The prosecution also made sure to highlight Trump’s numerous tirades after the election about the apparent election fraud.
“The throughline of these efforts was deceit: the defendant’s and co-conspirators’ knowingly false claims of election fraud,” Smith’s team noted.
“He raised fraud claims in this context—about whether he could still win Arizona—not in the larger context of election integrity,” Smith wrote. “This call âæ was solely focused on the vote count in the presidential race and the defendant’s fraud claims.”
US District Judge Tanya Chutkan was unaffected by the numerous efforts Trump’s attorneys made to delay or block parts of the court filing now being made public.
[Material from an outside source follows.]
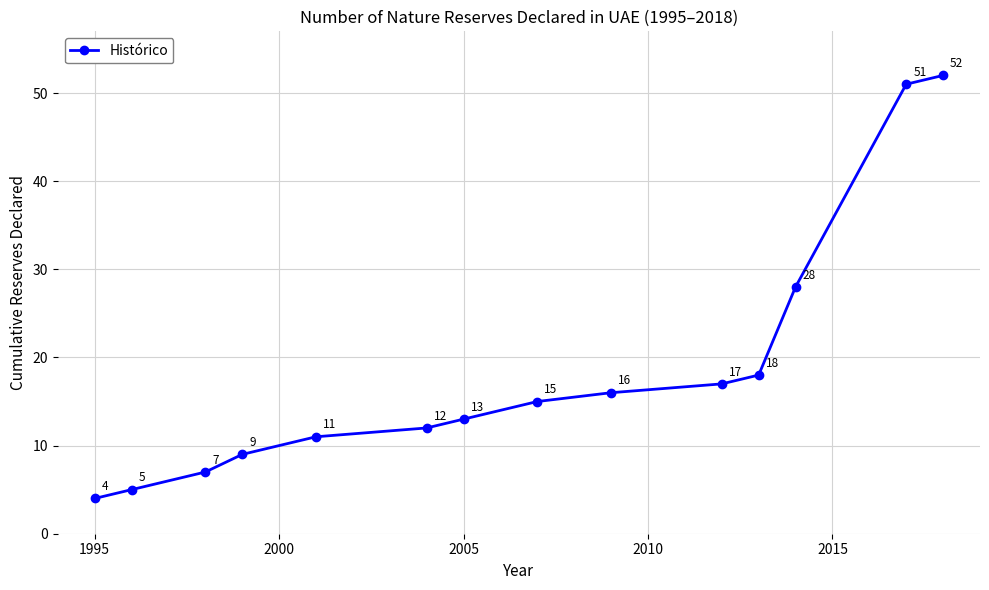

What is the value of the 9th point from the left?

16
The attorneys noted that the document,if made public, could damage Trump’s chances in the 2024 presidential elections.
Chutkan determined in the past that Trump’s concerns about the political consequences of these proceedings would not bear on the pretrial schedule. Smith’s evidence against Trump was submitted only last week and Chutkan chose to redact parts of it and release it.
Chutkan will also make the ultimate decision on whether the case against Trump should move forward in light of the presidential immunity afforded.
Trump is facing another 10-count indictment over Georgia election tampering that is on hold due to a challenge against Fulton County District Attorney Fani Willis.
Then there is the 40-count indictment over allegations that Trump illegally hoarded classified documents. The indictment was thrown out over the summer, but Smith has been working to revive it.
Trump in all the cases has denied wrongdoing and pleaded not guilty to all the pending charges.